The meeting of 20 or so administrators and community members was sparsely attended, definitely missing a strong parents showing. But it opened a dialogue on what is needed to better guide BGHS students, while also offer them a chance at a successful future.
Gassaway said, far too many of the young graduates are not prepared for life after high school. He pointed to the need for more resources, skills training, parental involvement and jobs.
“On the one hand, you have the mayor’s Young Men’s Initiative that attempts to address many of the problems out there with our young black boys. But then, on the other hand, you cut jobs,” said Gassaway. “It just doesn’t add up.”
Gassaway showed the small audience a short movie presentation of black history makers, and then went around the room and asked each person to consider their own timeline in history, what has happened so far during their own lifetime. Also, he asked the audience to challenge teens to begin to think in the same way, to establish the idea of them being present and relative in a historical context.
He went over the school’s mission statement and goals. He introduced the school’s new PTA president, and he gave a recent graduate of the school an opportunity to share his senior-year experience as a busy student, scholar and vice president of the student government.
In the town hall meeting invitation letter to the community, Gassaway touted several recent accomplishments and other changes put in place this academic school year, in an effort to turn around the school’s image and academic record, including:
- A September graduation of more than 50 students who completed summer coursework and passed the required exams to gain their diplomas
- Legendary coach Ray Haskins has come out of retirement to support Principal Gassaway, in his effort to turnaround Boys and Girls HS. He will coordinate security and assist with the restructuring of the PE Dpt.
- The new freshman class starting Smart Scholars Program, an early college program taught by the faculty of Long Island University
- The Scholar Athletic Policy, a radical new guideline for student athletes that puts greater emphasis on scholarship, academic performance and civic responsibility
- A grant the school received to develop an Urban Farm, along with being selected to participate in a Go Green Solar Energy Initiative
- A new partnership with Bedford Stuyvesant Restoration Corporation in which BSRC will begin providing direct job training and skills development services to our students.
Interestingly, none of these points were discussed at the hour-long meeting. He chose instead to focus on building a rapport with the small group, inspiring reflection and a dialogue in general about the collective responsibility of parents, teachers and administrators to the students.

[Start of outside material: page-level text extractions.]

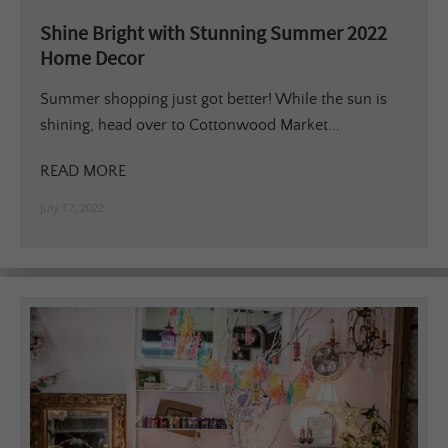
Shine Bright with Stunning Summer 2022
Home Decor
Summer shopping just got better! While the sun is
shining, head over to Cottonwood Market...
READ MORE
July 17, 2022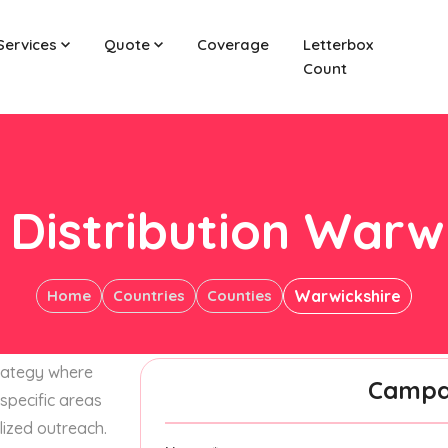
Services
Quote
Coverage
Letterbox
Count
 Distribution Warw
Home
Countries
Counties
Warwickshire
trategy where
Campai
specific areas
lized outreach.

“One of the things that elementary and middle school principals must begin to do is speak the truth, when it comes to the quality or lack thereof that they see in education,” said Gassaway.
“But this is not just about principals; everybody has to be willing to jump in and say, ‘this is wrong.’ This is about building empowerment for our community so that the community can speak with one voice.
“So that’s our purpose here tonight. It’s not about any one individual.”